Hey! I would like to know how to translate "be Erasmus" into Finnish. It's  for an advertisment. I want people to participate in this programme.  It's a motivation sentence, like: "Come on! Do it! Join Erasmus!" Can  anyone help me?

Thanks!


----------



## Hakro

Hi Lynn,

Could you please explain more exactly what you mean by "be erasmus"? Is it about the student exchange programme or something else?


----------



## AutumnOwl

Yes it is, there's a thread about it in the Nordic forum too, http://forum.wordreference.com/showthread.php?t=2352446


----------



## Hakro

> Yes it is, there's a thread about it in the Nordic forum too


Yes, Syyspöllö, I saw the thread also in the Dutch forum but I wanted to show how important it is to start a thread with an extremely clear question. For me it was the first time to hear about this programme.

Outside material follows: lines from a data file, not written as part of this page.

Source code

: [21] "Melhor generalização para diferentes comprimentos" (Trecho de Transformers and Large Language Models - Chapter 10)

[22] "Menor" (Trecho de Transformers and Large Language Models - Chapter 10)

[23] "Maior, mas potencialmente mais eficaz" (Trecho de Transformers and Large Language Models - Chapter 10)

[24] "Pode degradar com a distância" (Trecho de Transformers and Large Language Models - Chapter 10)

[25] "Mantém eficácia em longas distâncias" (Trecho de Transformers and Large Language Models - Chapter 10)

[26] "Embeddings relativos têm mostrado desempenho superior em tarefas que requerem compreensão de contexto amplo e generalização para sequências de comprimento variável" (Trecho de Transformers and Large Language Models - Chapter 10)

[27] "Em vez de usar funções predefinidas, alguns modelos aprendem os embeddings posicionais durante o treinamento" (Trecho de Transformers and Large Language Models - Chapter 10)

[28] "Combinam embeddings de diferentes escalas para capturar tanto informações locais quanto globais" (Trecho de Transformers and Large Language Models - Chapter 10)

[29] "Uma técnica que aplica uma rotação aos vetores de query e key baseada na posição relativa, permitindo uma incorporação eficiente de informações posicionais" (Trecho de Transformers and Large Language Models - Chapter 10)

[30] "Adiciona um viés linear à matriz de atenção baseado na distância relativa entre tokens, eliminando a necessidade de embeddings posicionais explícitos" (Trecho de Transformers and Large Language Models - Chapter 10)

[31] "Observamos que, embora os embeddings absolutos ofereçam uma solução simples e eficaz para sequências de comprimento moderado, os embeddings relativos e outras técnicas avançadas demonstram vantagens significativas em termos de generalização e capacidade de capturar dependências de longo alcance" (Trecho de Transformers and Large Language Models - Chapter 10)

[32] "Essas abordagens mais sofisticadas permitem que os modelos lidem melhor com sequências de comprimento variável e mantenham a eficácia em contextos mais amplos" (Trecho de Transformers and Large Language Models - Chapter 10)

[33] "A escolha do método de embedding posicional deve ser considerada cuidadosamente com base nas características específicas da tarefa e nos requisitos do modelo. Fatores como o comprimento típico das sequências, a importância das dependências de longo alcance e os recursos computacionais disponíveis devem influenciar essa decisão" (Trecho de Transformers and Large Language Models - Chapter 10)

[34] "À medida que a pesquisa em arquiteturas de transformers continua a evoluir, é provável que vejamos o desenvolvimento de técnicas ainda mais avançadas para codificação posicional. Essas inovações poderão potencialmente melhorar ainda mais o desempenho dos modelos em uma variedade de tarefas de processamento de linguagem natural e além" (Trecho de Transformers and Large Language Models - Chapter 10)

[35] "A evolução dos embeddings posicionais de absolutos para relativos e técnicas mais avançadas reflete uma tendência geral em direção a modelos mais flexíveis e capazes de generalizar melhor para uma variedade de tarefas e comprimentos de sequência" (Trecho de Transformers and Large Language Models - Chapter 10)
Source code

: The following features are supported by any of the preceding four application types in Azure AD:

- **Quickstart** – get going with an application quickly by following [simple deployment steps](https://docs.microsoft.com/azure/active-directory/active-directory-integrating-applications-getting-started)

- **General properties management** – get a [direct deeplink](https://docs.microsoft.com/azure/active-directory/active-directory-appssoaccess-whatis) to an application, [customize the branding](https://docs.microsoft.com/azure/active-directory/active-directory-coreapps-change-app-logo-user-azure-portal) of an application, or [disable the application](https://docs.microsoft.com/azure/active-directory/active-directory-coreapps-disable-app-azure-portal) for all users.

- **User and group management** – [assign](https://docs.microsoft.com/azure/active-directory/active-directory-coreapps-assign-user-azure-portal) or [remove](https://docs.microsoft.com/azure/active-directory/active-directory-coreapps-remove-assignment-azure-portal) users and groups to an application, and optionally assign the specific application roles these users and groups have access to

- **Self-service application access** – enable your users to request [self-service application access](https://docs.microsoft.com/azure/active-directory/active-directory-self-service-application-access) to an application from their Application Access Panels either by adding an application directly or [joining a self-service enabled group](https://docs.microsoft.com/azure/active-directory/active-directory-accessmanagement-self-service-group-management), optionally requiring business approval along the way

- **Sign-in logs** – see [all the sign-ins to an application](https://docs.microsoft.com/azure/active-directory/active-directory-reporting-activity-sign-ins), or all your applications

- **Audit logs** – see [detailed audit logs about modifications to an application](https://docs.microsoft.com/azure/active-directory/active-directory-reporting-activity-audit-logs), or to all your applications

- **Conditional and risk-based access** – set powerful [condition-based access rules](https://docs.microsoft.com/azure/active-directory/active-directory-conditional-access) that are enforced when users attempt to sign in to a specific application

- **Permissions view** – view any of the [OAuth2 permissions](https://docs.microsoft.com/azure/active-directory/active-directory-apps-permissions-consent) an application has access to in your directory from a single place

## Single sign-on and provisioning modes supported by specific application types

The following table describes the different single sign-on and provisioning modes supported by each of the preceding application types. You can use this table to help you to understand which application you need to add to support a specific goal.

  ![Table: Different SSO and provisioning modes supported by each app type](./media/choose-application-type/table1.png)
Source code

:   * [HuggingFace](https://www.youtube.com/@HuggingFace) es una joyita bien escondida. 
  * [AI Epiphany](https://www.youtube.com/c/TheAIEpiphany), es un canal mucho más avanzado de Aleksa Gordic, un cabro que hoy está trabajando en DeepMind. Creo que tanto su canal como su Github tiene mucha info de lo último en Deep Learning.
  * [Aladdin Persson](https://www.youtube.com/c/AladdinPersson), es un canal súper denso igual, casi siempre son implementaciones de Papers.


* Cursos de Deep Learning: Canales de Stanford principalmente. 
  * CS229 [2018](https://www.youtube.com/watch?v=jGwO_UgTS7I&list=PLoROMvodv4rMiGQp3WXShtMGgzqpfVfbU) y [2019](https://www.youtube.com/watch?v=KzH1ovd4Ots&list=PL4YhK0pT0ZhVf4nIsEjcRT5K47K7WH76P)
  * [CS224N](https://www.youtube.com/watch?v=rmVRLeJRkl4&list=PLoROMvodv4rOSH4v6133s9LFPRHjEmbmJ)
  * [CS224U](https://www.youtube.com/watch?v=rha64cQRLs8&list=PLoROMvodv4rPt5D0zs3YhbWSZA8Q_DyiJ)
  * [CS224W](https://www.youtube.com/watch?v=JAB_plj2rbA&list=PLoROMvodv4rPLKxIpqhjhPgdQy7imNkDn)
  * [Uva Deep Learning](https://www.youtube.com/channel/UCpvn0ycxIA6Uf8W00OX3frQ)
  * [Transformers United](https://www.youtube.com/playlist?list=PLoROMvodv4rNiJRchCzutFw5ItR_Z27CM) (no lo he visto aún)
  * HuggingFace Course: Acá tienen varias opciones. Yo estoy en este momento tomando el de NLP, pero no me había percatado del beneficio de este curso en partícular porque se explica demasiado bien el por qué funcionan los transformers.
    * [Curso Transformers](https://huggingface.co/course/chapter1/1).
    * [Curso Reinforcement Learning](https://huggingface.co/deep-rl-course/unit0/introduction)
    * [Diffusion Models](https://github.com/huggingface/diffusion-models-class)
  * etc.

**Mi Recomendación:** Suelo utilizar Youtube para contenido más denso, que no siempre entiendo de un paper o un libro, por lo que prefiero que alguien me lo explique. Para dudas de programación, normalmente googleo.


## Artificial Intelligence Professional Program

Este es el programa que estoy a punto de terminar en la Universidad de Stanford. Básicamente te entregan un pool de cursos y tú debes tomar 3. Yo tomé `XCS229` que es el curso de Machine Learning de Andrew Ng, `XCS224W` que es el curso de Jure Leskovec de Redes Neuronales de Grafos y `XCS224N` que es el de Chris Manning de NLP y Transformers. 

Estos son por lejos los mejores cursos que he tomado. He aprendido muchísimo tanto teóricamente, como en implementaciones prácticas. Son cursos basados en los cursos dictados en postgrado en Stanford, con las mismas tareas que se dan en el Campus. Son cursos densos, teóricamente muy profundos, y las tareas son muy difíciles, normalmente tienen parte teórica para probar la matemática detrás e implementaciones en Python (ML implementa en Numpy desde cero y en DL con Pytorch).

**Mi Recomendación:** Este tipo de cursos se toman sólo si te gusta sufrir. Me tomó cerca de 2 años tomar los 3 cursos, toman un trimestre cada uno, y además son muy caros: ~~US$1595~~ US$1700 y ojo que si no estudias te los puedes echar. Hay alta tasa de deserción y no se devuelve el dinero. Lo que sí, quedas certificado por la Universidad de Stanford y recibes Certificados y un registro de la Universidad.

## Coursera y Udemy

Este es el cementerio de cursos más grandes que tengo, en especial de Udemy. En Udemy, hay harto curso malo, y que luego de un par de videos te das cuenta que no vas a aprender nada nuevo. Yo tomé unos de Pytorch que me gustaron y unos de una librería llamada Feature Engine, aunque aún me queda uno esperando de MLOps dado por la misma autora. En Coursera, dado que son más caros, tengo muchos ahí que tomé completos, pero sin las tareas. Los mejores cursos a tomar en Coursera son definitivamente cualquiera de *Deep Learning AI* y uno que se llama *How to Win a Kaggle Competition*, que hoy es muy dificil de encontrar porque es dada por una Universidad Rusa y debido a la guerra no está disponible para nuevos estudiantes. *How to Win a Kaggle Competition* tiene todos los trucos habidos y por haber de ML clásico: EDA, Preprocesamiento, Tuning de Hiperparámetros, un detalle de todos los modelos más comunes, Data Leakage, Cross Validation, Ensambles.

> I would like to know how to translate "be erasmus" into finnish. It's   for an advertisment. I want people to participate in this programme.   It's a motivation sentence, like: "Come on! Do it! Join erasmus!"


"be erasmus" can't be translated unless we know if "be" is either infinitive or imperative form of the verb. In a motivation sentence I'd guess it's imperative, in Finnish *ole erasmus* (sounds fine in Spanish, too!), or, according to Dutch _beleef Erasmus_, *koe Erasmus*. (Note the different use of capital letter.)

"Come on! Do it! Join erasmus!" I'd translate this _"Tule mukaan! Tee se nyt! Liity Erasmukseen!"_


----------